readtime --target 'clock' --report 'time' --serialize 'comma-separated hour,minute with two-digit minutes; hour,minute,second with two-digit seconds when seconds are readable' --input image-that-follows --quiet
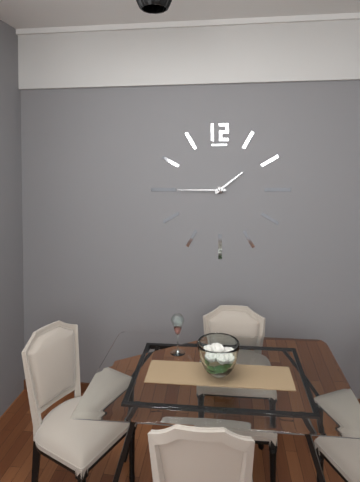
1,45
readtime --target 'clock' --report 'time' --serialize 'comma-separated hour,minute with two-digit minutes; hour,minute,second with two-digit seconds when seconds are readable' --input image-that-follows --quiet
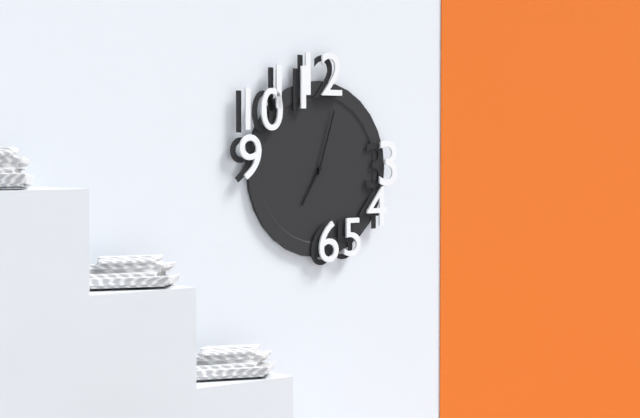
7,03
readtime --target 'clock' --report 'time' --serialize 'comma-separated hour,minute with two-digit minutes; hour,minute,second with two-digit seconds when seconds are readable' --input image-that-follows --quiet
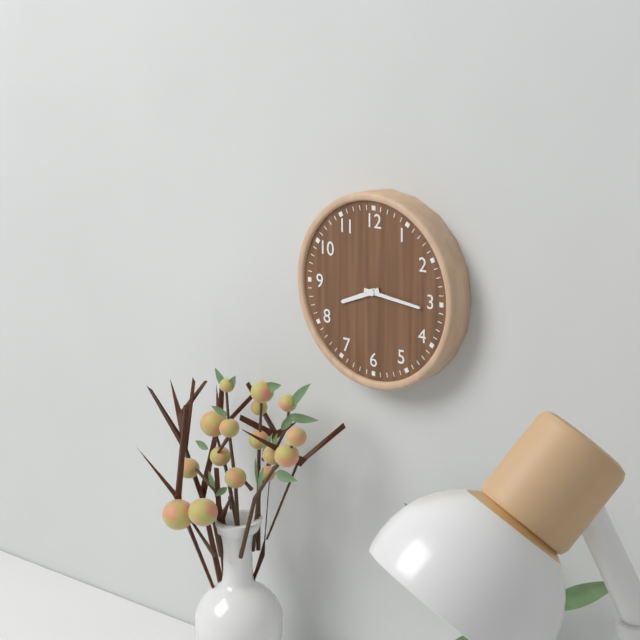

====================

-- AIM OF THE TASK --
Rewrite all of the data above with every occurrence of "comma-separated" changed to "colon-separated", keeping everything else the same. Leave the pictures out of your answer.

-- ANSWER --
readtime --target 'clock' --report 'time' --serialize 'colon-separated hour,minute with two-digit minutes; hour,minute,second with two-digit seconds when seconds are readable' --input image-that-follows --quiet
1,45
readtime --target 'clock' --report 'time' --serialize 'colon-separated hour,minute with two-digit minutes; hour,minute,second with two-digit seconds when seconds are readable' --input image-that-follows --quiet
7,03
readtime --target 'clock' --report 'time' --serialize 'colon-separated hour,minute with two-digit minutes; hour,minute,second with two-digit seconds when seconds are readable' --input image-that-follows --quiet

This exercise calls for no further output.